What you produce should be an exact transcription of the data, minus any pictures.

═══ Supplied records ═══

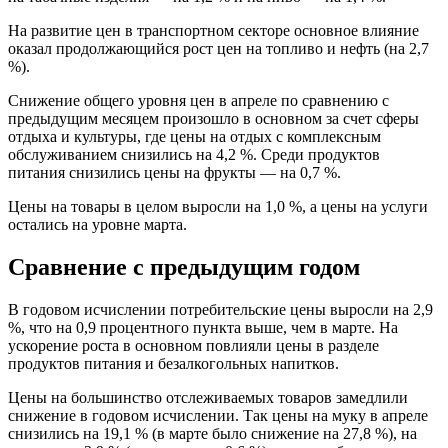
На развитие цен в транспортном секторе основное влияние
оказал продолжающийся рост цен на топливо и нефть (на 2,7
%).
Снижение общего уровня цен в апреле по сравнению с
предыдущим месяцем произошло в основном за счет сферы
отдыха и культуры, где цены на отдых с комплексным
обслуживанием снизились на 4,2 %. Среди продуктов
питания снизились цены на фрукты — на 0,7 %.
Цены на товары в целом выросли на 1,0 %, а цены на услуги
остались на уровне марта.
Сравнение с предыдущим годом
В годовом исчислении потребительские цены выросли на 2,9
%, что на 0,9 процентного пункта выше, чем в марте. На
ускорение роста в основном повлияли цены в разделе
продуктов питания и безалкогольных напитков.
Цены на большинство отслеживаемых товаров замедлили
снижение в годовом исчислении. Так цены на муку в апреле
снизились на 19,1 % (в марте было снижение на 27,8 %), на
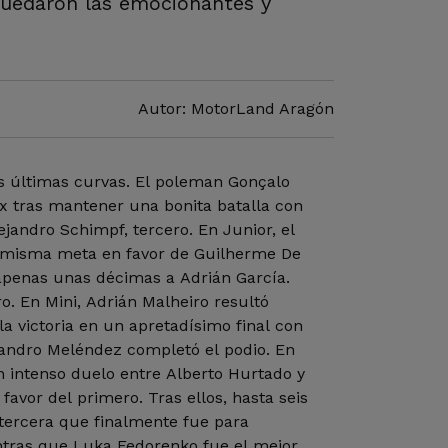
quedaron las emocionantes y
Autor: MotorLand Aragón
as últimas curvas. El poleman Gonçalo
 tras mantener una bonita batalla con
ejandro Schimpf, tercero. En Junior, el
la misma meta en favor de Guilherme De
 apenas unas décimas a Adrián García.
o. En Mini, Adrián Malheiro resultó
la victoria en un apretadísimo final con
jandro Meléndez completó el podio. En
n intenso duelo entre Alberto Hurtado y
avor del primero. Tras ellos, hasta seis
 tercera que finalmente fue para
tras que Luka Fedorenko fue el mejor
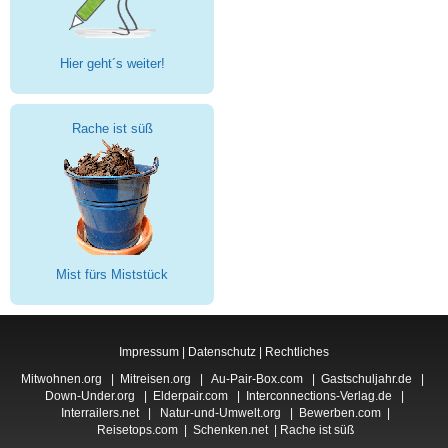
Hier geht´s weiter!
Rache ist süß
Mist fürs Miststück
Impressum
|
Datenschutz
|
Rechtliches
Mitwohnen.org
|
Mitreisen.org
|
Au-Pair-Box.com
|
Gastschuljahr.de
|
Down-Under.org
|
Elderpair.com
|
Interconnections-Verlag.de
|
Interrailers.net
|
Natur-und-Umwelt.org
|
Bewerben.com
|
Reisetops.com
|
Schenken.net
|
Rache ist süß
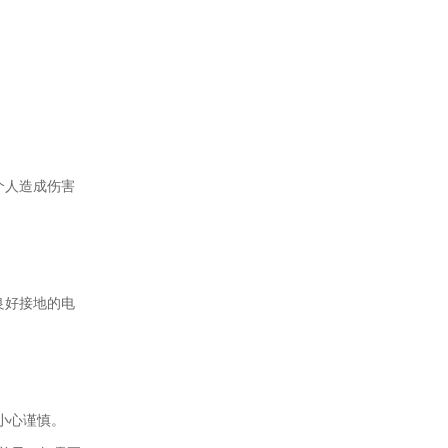
个人造成伤害
良好接地的电
小心谨慎。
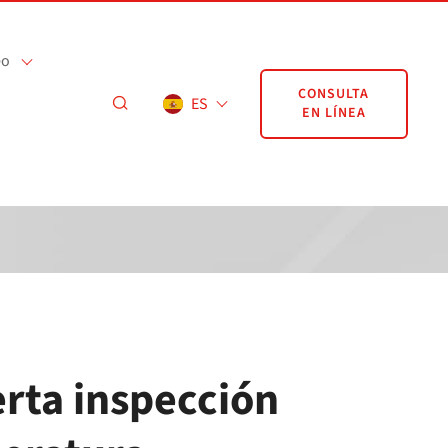
eo
CONSULTA
ES
EN LÍNEA
erta inspección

═══

### Output of the task
На развитие цен в транспортном секторе основное влияние
оказал продолжающийся рост цен на топливо и нефть (на 2,7
%).
Снижение общего уровня цен в апреле по сравнению с
предыдущим месяцем произошло в основном за счет сферы
отдыха и культуры, где цены на отдых с комплексным
обслуживанием снизились на 4,2 %. Среди продуктов
питания снизились цены на фрукты — на 0,7 %.
Цены на товары в целом выросли на 1,0 %, а цены на услуги
остались на уровне марта.
Сравнение с предыдущим годом
В годовом исчислении потребительские цены выросли на 2,9
%, что на 0,9 процентного пункта выше, чем в марте. На
ускорение роста в основном повлияли цены в разделе
продуктов питания и безалкогольных напитков.
Цены на большинство отслеживаемых товаров замедлили
снижение в годовом исчислении. Так цены на муку в апреле
снизились на 19,1 % (в марте было снижение на 27,8 %), на
quedaron las emocionantes y
Autor: MotorLand Aragón
as últimas curvas. El poleman Gonçalo
 tras mantener una bonita batalla con
ejandro Schimpf, tercero. En Junior, el
la misma meta en favor de Guilherme De
 apenas unas décimas a Adrián García.
o. En Mini, Adrián Malheiro resultó
la victoria en un apretadísimo final con
jandro Meléndez completó el podio. En
n intenso duelo entre Alberto Hurtado y
avor del primero. Tras ellos, hasta seis
 tercera que finalmente fue para
tras que Luka Fedorenko fue el mejor
Hier geht´s weiter!
Rache ist süß
Mist fürs Miststück
Impressum
|
Datenschutz
|
Rechtliches
Mitwohnen.org
|
Mitreisen.org
|
Au-Pair-Box.com
|
Gastschuljahr.de
|
Down-Under.org
|
Elderpair.com
|
Interconnections-Verlag.de
|
Interrailers.net
|
Natur-und-Umwelt.org
|
Bewerben.com
|
Reisetops.com
|
Schenken.net
|
Rache ist süß
个人造成伤害
良好接地的电
小心谨慎。
eo
CONSULTA
ES
EN LÍNEA
erta inspección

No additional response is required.